» Provided passage:
━━━━━━━━━━━━━━━━
DATA MINING
Desktop Survival Guide
by Graham Williams

Support Vector Machine

Todo: ABS Example of fitting linear model but no kernel for job category classification from a text description.

A Support Vector Machine (SVM) searches for so called support vectors which are data points that are found to lie at the edge of an area in space which is a boundary from one class of points to another. In the terminology of SVM we talk about the space between regions containing data points in different classes as being the margin between those classes. The support vectors are used to identify a hyperplane (when we are talking about many dimensions in the data, or a line if we were talking about only two dimensional data) that separates the classes. Essentially, the maximum margin between the separable classes is found. An advantage of the method is that the modelling only deals with these support vectors, rather than the whole training dataset, and so the size of the training set is not usually an issue. If the data is not linearly separable, then kernels are used to map the data into higher dimensions so that the classes are linearly separable. Also, Support Vector Machines have been found to perform well on problems that are non-linear, sparse, and high dimensional. A disadvantage is that the algorithm is sensitive to the choice of variable settings, making it harder to use, and time consuming to identify the best.

Support vector machines do not predict probabilities but rather produce normalised distances to the decision boundary. A common approach to transforming these decisions to probabilities is by passing them through a sigmoid function.

Rattle supports the building of support vector machine (SVM) models using the kernlab package for R. This package provides an extensive collection of kernel functions, and a variety of tuning options. The trick with support vector machines is to use the right combination of kernel function and kernel parameters--and this can be quite tricky. Some experimentation with the audit dataset, exploring different kernel functions and parameter settings, identified that a polynomial kernel function with the class weights set to c("0"=4, "1"=1) resulted in the best risk chart. For a 50% caseload we are recovering 94% of the adjustments and 96% of the revenue.

There are other general variables that can be set for ksvm, including the cost of constraint violation (the trade-off between the training error and margin? could be from 1 to 1000, and is 1 by default).
━━━━━━━━━━━━━━━━
» Short exercise:
Write out the support vector machine passage word for word, starting at the words "There are other" and stopping after "1 by default).".

» Data block:
━━━━━━━━━━━━━━━━
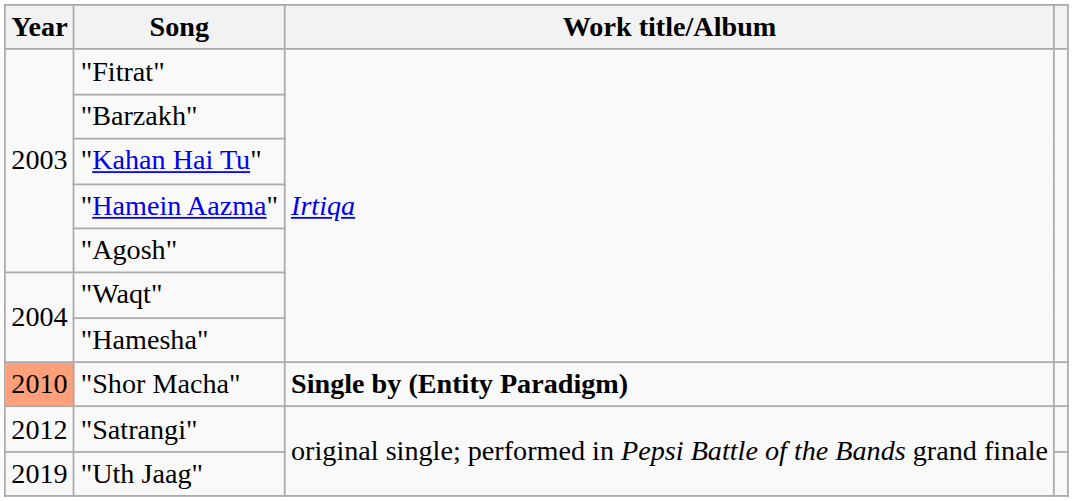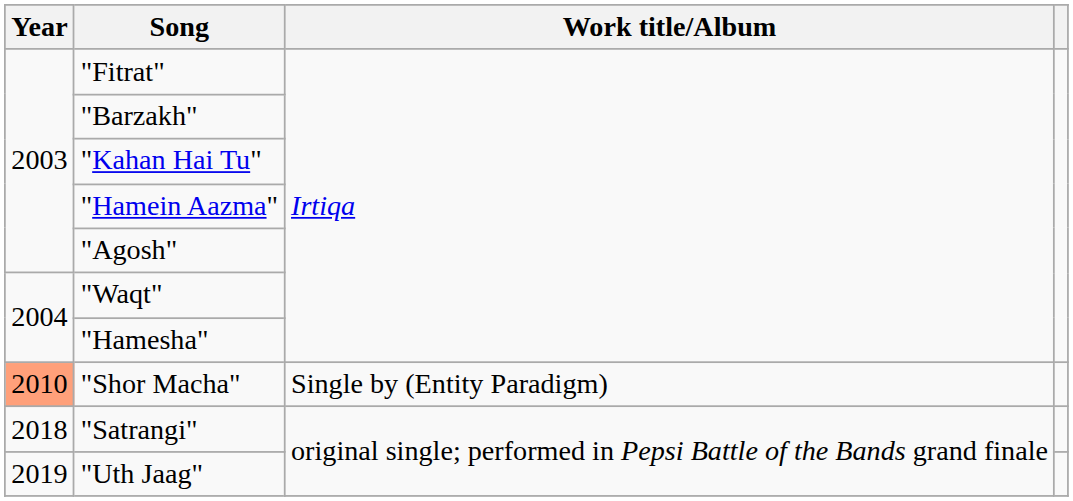"Shor Macha" | Work title/Album: bold -> normal
"Satrangi" | Year: 2012 -> 2018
━━━━━━━━━━━━━━━━
» Answer for the task:
There are other general variables that can be set for ksvm, including the cost of constraint violation (the trade-off between the training error and margin? could be from 1 to 1000, and is 1 by default).